## ABOUT THIS EXERCISE
Could you return the listing below exactly, with every line intact?

## INFORMATION SUPPLIED
▬▬▬

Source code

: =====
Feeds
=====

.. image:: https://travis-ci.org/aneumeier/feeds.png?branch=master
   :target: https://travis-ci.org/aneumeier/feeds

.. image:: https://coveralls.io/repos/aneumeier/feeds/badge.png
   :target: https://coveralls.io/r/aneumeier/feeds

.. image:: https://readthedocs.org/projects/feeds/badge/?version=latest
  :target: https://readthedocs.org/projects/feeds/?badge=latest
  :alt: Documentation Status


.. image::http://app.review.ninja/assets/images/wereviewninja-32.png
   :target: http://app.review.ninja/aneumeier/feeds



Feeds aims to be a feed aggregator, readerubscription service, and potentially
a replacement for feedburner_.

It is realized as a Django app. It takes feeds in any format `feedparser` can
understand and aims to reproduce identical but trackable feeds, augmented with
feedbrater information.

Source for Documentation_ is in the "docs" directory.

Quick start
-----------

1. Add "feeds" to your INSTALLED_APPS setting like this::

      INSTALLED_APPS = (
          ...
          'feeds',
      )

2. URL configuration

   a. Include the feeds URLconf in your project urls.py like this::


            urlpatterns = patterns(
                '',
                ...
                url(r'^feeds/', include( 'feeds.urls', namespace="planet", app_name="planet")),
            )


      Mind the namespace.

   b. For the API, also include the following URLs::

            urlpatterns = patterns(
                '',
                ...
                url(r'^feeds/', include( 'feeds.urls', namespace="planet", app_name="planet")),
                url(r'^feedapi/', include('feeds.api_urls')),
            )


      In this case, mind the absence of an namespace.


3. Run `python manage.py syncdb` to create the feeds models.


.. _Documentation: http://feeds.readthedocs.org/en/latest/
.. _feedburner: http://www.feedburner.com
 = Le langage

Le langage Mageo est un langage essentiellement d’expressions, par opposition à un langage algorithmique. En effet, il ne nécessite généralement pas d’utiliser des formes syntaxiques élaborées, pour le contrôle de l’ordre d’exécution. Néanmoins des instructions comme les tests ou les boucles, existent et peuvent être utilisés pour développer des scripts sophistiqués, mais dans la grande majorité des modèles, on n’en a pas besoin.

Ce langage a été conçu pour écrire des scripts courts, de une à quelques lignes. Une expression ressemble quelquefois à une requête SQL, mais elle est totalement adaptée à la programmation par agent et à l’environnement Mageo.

▬▬▬

## SOLUTION
Source code

: =====
Feeds
=====

.. image:: https://travis-ci.org/aneumeier/feeds.png?branch=master
   :target: https://travis-ci.org/aneumeier/feeds

.. image:: https://coveralls.io/repos/aneumeier/feeds/badge.png
   :target: https://coveralls.io/r/aneumeier/feeds

.. image:: https://readthedocs.org/projects/feeds/badge/?version=latest
  :target: https://readthedocs.org/projects/feeds/?badge=latest
  :alt: Documentation Status


.. image::http://app.review.ninja/assets/images/wereviewninja-32.png
   :target: http://app.review.ninja/aneumeier/feeds



Feeds aims to be a feed aggregator, readerubscription service, and potentially
a replacement for feedburner_.

It is realized as a Django app. It takes feeds in any format `feedparser` can
understand and aims to reproduce identical but trackable feeds, augmented with
feedbrater information.

Source for Documentation_ is in the "docs" directory.

Quick start
-----------

1. Add "feeds" to your INSTALLED_APPS setting like this::

      INSTALLED_APPS = (
          ...
          'feeds',
      )

2. URL configuration

   a. Include the feeds URLconf in your project urls.py like this::


            urlpatterns = patterns(
                '',
                ...
                url(r'^feeds/', include( 'feeds.urls', namespace="planet", app_name="planet")),
            )


      Mind the namespace.

   b. For the API, also include the following URLs::

            urlpatterns = patterns(
                '',
                ...
                url(r'^feeds/', include( 'feeds.urls', namespace="planet", app_name="planet")),
                url(r'^feedapi/', include('feeds.api_urls')),
            )


      In this case, mind the absence of an namespace.


3. Run `python manage.py syncdb` to create the feeds models.


.. _Documentation: http://feeds.readthedocs.org/en/latest/
.. _feedburner: http://www.feedburner.com
 = Le langage

Le langage Mageo est un langage essentiellement d’expressions, par opposition à un langage algorithmique. En effet, il ne nécessite généralement pas d’utiliser des formes syntaxiques élaborées, pour le contrôle de l’ordre d’exécution. Néanmoins des instructions comme les tests ou les boucles, existent et peuvent être utilisés pour développer des scripts sophistiqués, mais dans la grande majorité des modèles, on n’en a pas besoin.

Ce langage a été conçu pour écrire des scripts courts, de une à quelques lignes. Une expression ressemble quelquefois à une requête SQL, mais elle est totalement adaptée à la programmation par agent et à l’environnement Mageo.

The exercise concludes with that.